= Home Group =

Home Group is a Housing Association in the United Kingdom. They trace their origins to the North Eastern Housing Association founded in 1935. The organisation houses over 120,000 people in 55,000 homes across England, Scotland and Wales.

==Stonham==
Stonham was the care and support division of Home Group, through which the organisation works with almost 30,000 vulnerable people in 500 supported housing, justice and health services each year. Stonham joined Home Group in 1997 and became a full division in July 2004.

==History==
Home Group, originally known as North Eastern Housing Association (NEHA), was founded in the North East of England in the 1930s as a response to severe housing problems in the region. The association expanded into Cumberland before the Second World War and for 50 years developed exclusively in Northern regions.

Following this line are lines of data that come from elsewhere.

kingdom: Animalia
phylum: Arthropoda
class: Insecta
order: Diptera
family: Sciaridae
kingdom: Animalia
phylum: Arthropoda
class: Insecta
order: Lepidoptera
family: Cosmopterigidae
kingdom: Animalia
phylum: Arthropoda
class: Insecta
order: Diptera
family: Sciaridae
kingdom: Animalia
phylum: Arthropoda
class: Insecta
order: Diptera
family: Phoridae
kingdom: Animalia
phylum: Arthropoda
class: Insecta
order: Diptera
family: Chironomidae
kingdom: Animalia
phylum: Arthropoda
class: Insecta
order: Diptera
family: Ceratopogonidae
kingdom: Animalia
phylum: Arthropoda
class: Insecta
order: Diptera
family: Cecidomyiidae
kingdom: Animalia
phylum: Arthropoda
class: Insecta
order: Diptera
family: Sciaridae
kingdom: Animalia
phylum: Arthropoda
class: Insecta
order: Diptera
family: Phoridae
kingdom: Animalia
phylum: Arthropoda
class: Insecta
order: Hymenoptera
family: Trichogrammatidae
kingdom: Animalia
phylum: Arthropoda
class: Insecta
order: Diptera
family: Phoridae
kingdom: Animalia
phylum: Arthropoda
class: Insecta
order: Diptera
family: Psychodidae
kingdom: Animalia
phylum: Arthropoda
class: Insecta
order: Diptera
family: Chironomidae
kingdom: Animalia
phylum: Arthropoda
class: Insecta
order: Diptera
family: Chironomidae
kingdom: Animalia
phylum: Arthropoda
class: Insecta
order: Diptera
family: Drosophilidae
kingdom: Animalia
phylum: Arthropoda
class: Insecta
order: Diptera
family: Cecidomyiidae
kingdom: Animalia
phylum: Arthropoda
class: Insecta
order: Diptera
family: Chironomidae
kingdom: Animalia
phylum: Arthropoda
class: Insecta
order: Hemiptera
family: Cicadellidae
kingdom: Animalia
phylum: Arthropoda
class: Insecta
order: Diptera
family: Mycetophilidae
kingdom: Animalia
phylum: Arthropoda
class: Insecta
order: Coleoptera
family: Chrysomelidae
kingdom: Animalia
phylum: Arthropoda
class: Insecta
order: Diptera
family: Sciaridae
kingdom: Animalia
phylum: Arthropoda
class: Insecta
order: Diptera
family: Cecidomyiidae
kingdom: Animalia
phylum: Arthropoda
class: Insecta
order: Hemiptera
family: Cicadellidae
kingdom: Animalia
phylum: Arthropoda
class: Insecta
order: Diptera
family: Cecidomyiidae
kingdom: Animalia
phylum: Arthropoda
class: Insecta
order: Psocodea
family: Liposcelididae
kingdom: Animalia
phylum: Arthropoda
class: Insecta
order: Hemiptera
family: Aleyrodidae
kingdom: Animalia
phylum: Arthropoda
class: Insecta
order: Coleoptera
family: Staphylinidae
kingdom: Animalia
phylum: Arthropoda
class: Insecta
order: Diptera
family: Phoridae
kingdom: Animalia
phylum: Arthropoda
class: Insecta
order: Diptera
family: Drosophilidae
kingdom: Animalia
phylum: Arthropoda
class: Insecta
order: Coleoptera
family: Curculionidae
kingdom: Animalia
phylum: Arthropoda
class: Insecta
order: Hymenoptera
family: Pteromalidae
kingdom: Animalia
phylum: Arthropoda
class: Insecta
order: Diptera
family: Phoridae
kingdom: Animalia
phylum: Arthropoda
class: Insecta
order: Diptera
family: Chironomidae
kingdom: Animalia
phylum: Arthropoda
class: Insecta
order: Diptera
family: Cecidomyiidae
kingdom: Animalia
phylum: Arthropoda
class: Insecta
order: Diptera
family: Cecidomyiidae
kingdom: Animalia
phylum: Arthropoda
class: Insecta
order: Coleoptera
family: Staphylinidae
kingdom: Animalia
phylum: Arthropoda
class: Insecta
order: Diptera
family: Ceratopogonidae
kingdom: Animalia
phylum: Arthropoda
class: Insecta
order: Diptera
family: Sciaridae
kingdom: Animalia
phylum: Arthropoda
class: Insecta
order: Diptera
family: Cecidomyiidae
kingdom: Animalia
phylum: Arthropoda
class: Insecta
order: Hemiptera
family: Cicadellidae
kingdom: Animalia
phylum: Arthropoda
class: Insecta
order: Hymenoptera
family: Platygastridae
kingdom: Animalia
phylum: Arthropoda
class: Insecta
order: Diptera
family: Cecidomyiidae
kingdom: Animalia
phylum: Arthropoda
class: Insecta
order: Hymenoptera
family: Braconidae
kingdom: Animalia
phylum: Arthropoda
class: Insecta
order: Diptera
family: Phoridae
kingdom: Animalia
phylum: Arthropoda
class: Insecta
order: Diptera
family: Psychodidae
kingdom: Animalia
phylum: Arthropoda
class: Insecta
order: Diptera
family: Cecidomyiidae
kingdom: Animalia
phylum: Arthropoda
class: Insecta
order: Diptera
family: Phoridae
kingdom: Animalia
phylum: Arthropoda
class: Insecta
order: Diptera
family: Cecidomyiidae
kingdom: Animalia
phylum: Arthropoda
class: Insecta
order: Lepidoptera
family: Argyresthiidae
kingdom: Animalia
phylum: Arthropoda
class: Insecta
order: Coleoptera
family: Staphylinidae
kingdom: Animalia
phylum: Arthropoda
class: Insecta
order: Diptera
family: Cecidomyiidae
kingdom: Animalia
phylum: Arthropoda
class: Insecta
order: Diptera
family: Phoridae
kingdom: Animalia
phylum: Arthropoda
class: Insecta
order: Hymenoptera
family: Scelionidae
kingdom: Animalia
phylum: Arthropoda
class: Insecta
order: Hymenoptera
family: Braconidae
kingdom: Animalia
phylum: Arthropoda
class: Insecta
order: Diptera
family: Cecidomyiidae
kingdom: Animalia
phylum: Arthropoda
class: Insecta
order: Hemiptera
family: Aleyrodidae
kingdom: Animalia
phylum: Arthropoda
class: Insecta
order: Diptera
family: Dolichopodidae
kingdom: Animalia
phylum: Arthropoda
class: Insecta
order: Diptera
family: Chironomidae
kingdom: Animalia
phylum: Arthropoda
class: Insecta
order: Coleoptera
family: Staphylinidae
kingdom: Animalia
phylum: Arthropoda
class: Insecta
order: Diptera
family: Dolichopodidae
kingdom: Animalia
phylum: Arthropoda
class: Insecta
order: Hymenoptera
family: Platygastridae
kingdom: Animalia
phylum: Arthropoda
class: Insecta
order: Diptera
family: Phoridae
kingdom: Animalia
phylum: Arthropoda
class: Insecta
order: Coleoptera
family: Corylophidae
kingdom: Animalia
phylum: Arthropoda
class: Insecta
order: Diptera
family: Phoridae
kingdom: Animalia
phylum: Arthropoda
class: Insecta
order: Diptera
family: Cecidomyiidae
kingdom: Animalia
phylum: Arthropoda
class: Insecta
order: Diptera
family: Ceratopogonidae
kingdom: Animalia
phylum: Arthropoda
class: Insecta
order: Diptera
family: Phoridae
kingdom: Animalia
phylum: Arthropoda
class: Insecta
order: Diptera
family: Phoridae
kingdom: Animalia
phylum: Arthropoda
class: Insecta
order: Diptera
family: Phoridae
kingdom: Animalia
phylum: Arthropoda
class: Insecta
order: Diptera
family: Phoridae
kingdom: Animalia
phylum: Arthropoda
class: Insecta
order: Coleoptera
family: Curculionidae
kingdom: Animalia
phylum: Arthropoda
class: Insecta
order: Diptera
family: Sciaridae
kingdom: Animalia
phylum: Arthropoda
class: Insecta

Since the late 1980s the association has been building new homes throughout the UK.

In 1974, a new organisation called North Housing Group was set up as a registered arm of NEHA. NEHA became an Industrial and Provident Society in July 1980, and the two organisations joined together to become North Housing Association in October 1980.

In 1995 the organisation became Home Housing Association, coming to be known as Home and finally Home Group in 1998.

In 2015 the Home Group became a member of the Housing and Finance Institute.

== Sustainability ==

Along with four other housing associations – Abri, Anchor Hanover, Hyde and Sanctuary – Home is part of the Greener Futures Partnership (GFP). The GFP collectively owns 300,000 homes and members collaborate to improve energy efficiency and develop decarbonisation solutions.

==Awards==
In 2013 Home Group was named the Top UK Landlord by 24Housing, in conjunction with the Housing Quality Network.

Home Group's customer service centre won the Contact Centre of the Year award at The North East Contact Centre Awards 2013.